C’est dans le cadre du Marathon du P’tit Train du Nord, dans les Laurentides, que Myrand ciblait le record. Vendredi, toutefois, l’organisation a été contrainte d’annuler cet événement puisqu’elle aurait été obligée de garantir qu’en tout temps, il n’y aurait pas plus de 250 personnes sur les 42,2 km du parcours pendant tout le marathon.

La Montréalaise doit donc se tourner vers un plan B, toujours le 4 octobre. Le P’tit Train du Nord tente actuellement d’obtenir l’approbation de la Santé publique pour présenter sa compétition en version élite, avec seulement huit coureuses. Si la tentative échoue, Myrand pourrait aussi se rabattre sur le marathon de Waterloo, une boucle de 1,7 km à compléter 25 fois. L’événement est aussi présenté le 4 octobre. « Dans le contexte sanitaire actuel, ce n’est pas totalement une surprise. Reste que je suis dans une excellente forme, donc je veux vraiment avoir l’opportunité de courir un marathon », a réagi l’athlète de 34 ans.

Un record qui perdure

Le 18 avril 1983, Jacqueline Gareau franchissait la ligne d’arrivée du Marathon de Boston en 2 h 29 min 28 s. Depuis, jamais une coureuse québécoise n’a parcouru la mythique distance sous la barre des 2 h 30 min.

Myrand a explosé sur la scène canadienne du marathon l’an dernier quand elle a établi une marque personnelle en négociant le parcours de Rotterdam en 2 h 33 min 20 s. Ce temps impressionnant lui a valu une qualification pour les mondiaux au Qatar, où elle a pris le 27e rang en septembre dernier.

Fait remarquable, il s’agira seulement du sixième marathon à vie pour celle qui rêve des Jeux olympiques.

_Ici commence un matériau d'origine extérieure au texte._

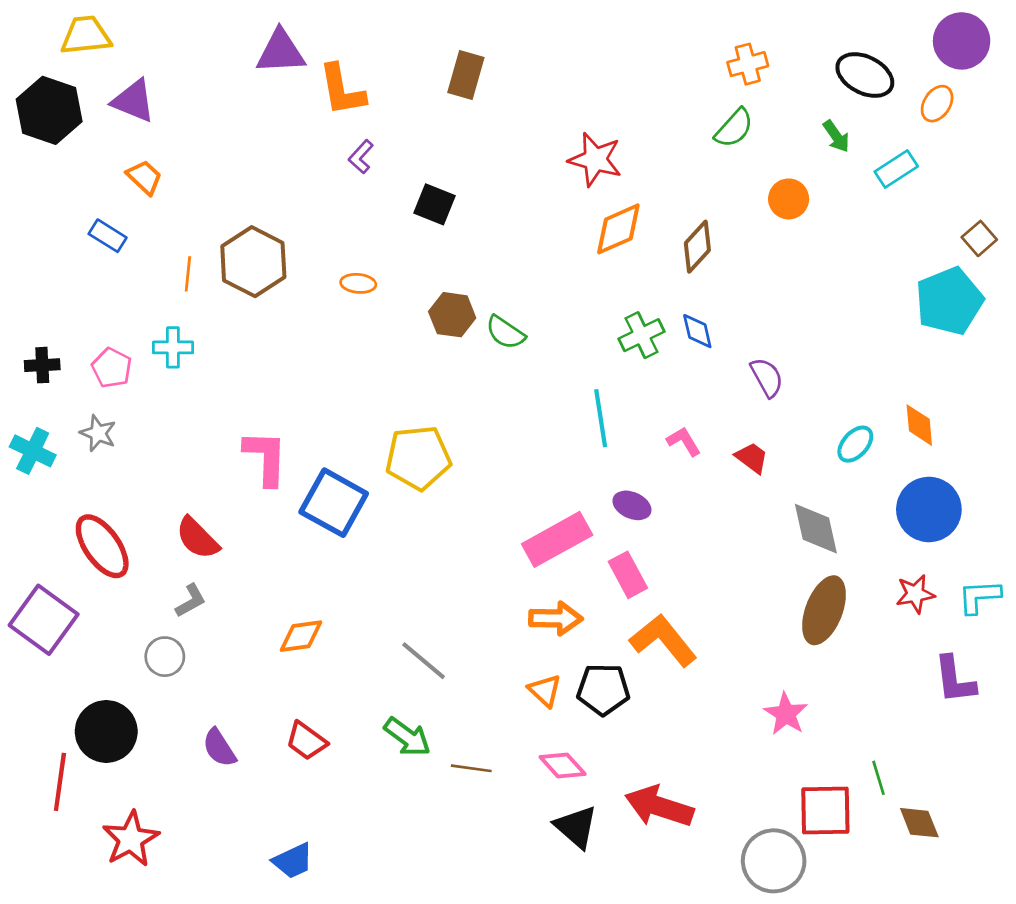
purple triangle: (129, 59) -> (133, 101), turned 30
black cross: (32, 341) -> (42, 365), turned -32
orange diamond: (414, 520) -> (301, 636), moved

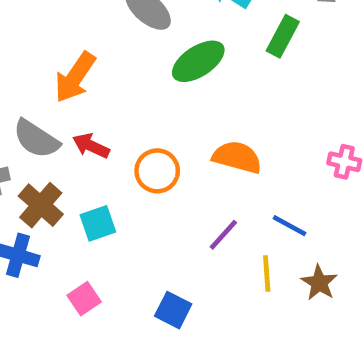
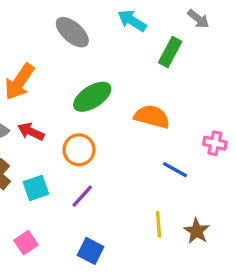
green ellipse: (198, 61) -> (92, 97), moved
orange semicircle: (237, 157) -> (152, 117), moved
blue line: (290, 226) -> (175, 170), moved
purple line: (223, 235) -> (82, 196), moved

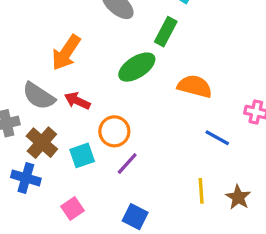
green rectangle: (170, 52) -> (166, 32), moved
orange circle: (79, 150) -> (114, 131), moved

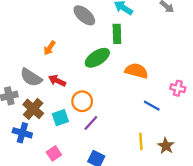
green rectangle: (166, 32) -> (117, 34), turned -30
orange arrow: (66, 53) -> (50, 48), size x0.6

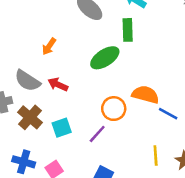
orange semicircle: (136, 71) -> (145, 95), moved
orange circle: (82, 101) -> (114, 109), moved
blue cross: (22, 133) -> (24, 162), moved

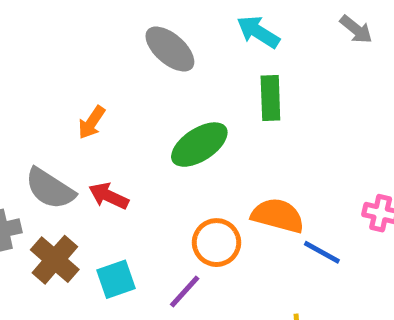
green rectangle: (128, 30) -> (270, 98), moved

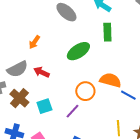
gray semicircle: (50, 189) -> (17, 69), turned -60

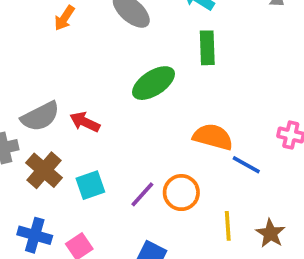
orange arrow: (34, 42) -> (64, 18), moved
orange circle: (85, 91) -> (181, 193), moved

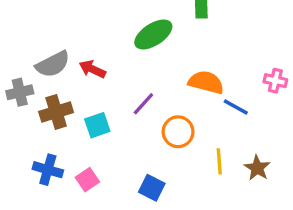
brown cross: (44, 170) -> (56, 112), turned 32
purple line: (142, 194) -> (143, 104), moved

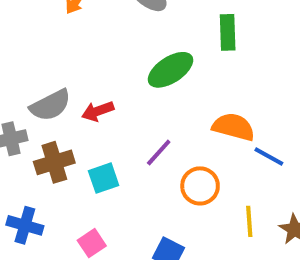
red arrow: (92, 69) -> (98, 111), turned -45
blue cross: (48, 170) -> (25, 225), moved

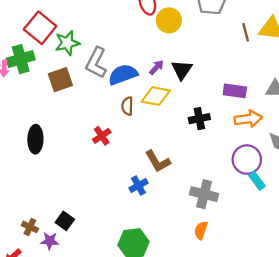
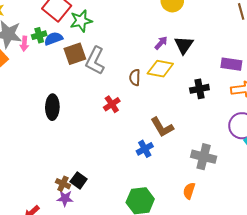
green cross: (21, 59) -> (39, 35), size x0.6
gray L-shape: (96, 63) -> (95, 61), moved
blue semicircle: (123, 74) -> (54, 39), moved, size x0.7
brown cross: (30, 227) -> (63, 184), moved
orange semicircle: (201, 230) -> (189, 191), moved

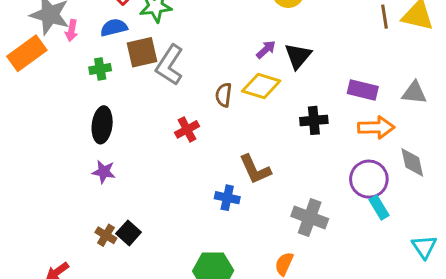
green cross: (39, 35) -> (100, 69), moved
blue cross: (145, 149) -> (227, 198), turned 35
purple star: (65, 198) -> (104, 172), moved

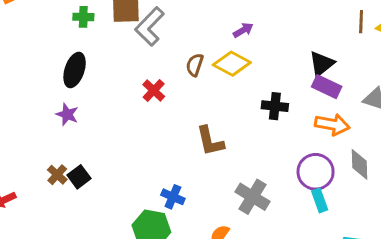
black triangle: (298, 56) -> (322, 64), moved
red cross: (187, 129) -> (154, 90), turned -30
blue cross: (227, 198) -> (173, 197), moved

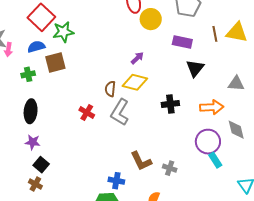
gray L-shape: (150, 26) -> (120, 112), moved
purple rectangle: (327, 87) -> (182, 42), moved
brown L-shape: (210, 141) -> (141, 161), moved
black square: (79, 177) -> (41, 165), moved
gray cross: (252, 197) -> (170, 168), size x0.6

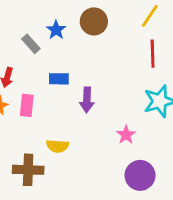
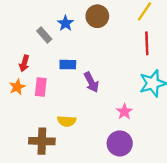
purple arrow: (87, 100) -> (91, 82), turned -30
purple circle: (140, 175) -> (120, 143), moved

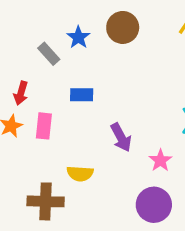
purple arrow: (91, 82) -> (121, 137), moved

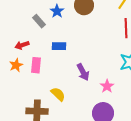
red arrow: (21, 93) -> (22, 45), turned 56
yellow semicircle: (80, 174) -> (58, 94), turned -140

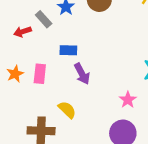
red arrow: (22, 45) -> (23, 32), moved
purple arrow: (83, 72) -> (82, 74), moved

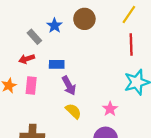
red arrow: (23, 32) -> (27, 59), moved
yellow semicircle: (67, 110) -> (73, 111), moved

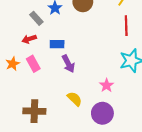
pink rectangle: (31, 86) -> (33, 64), turned -35
yellow semicircle: (73, 111) -> (75, 99), moved

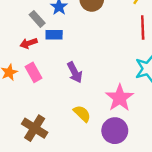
blue rectangle: (57, 44) -> (54, 35), moved
pink star: (107, 85) -> (120, 98), size x1.6
brown cross: (34, 111) -> (35, 128), turned 30

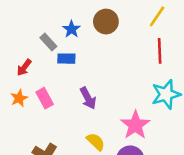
red arrow: (29, 43) -> (24, 68), moved, turned -35

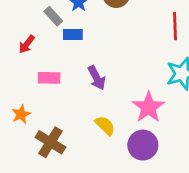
orange star: (19, 98) -> (21, 114), moved
pink rectangle: (45, 98) -> (49, 78), turned -60

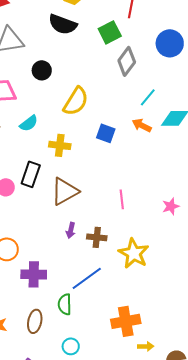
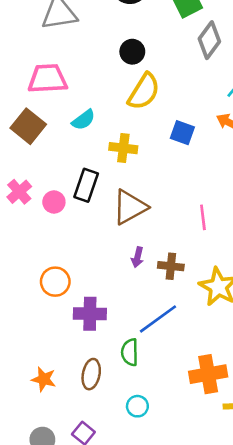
black circle: (42, 70) -> (132, 52), moved

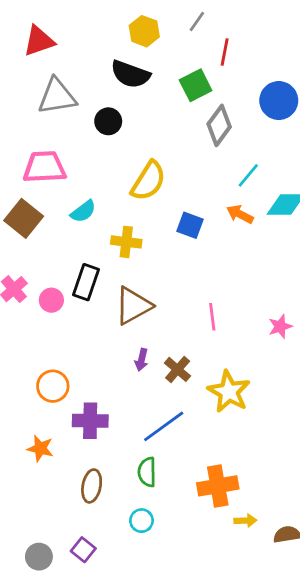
black circle: (132, 52) -> (108, 121), moved
brown cross: (171, 266) -> (178, 369), turned 35
green semicircle: (130, 352) -> (147, 472), moved
orange star: (44, 379) -> (40, 448), moved

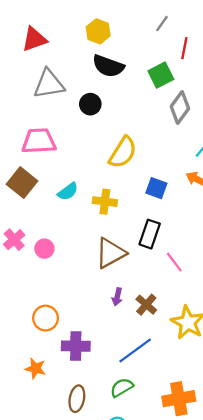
yellow hexagon: (144, 31) -> (98, 31), moved
cyan semicircle: (83, 211) -> (68, 191), moved
black rectangle: (86, 282) -> (150, 234), moved
pink line: (212, 317) -> (174, 262), turned -30
green semicircle: (147, 472) -> (122, 387), turned 60

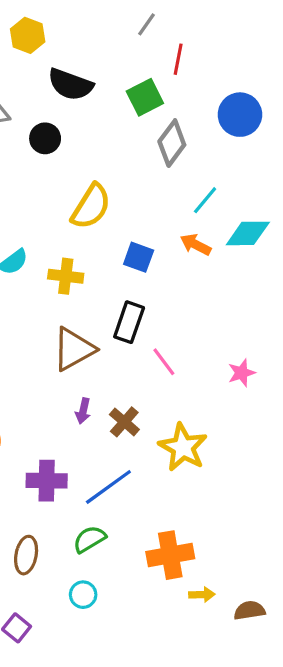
yellow hexagon: (98, 31) -> (28, 35), moved
purple cross: (76, 346) -> (47, 481), moved

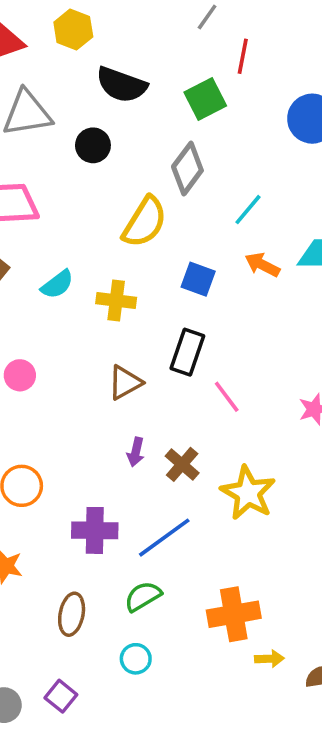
gray diamond: (172, 143) -> (187, 169), moved
cyan line: (205, 200) -> (248, 210), moved
brown triangle: (74, 349) -> (125, 382), size x0.7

« Cet hiver, je discutais avec mon entraîneur à propos des standards olympiques pour Tokyo, en 2021. Je soignais une blessure à la hanche et on s’est demandé s’il valait mieux de forcer la note pour les standards olympiques ou de trouver un marathon pour tenter d’établir le record québécois. On a choisi de viser le record », a expliqué celle qui jongle entre l’entraînement et son travail prenant d’infirmière praticienne spécialisée en soins de première ligne.

Horaire chargé

Contrairement à d’autres coureurs qui ont la chance de consacrer 100 % de leurs énergies à leur sport, Myrand a dû parfaire son entraînement à travers un emploi du temps chargé. En plus de son boulot régulier au CLSC de Saint-Polycarpe, en Montérégie, elle a prêté main-forte dans un hôtel spécialement aménagé en avril pour des patients déclarés positifs à la COVID-19.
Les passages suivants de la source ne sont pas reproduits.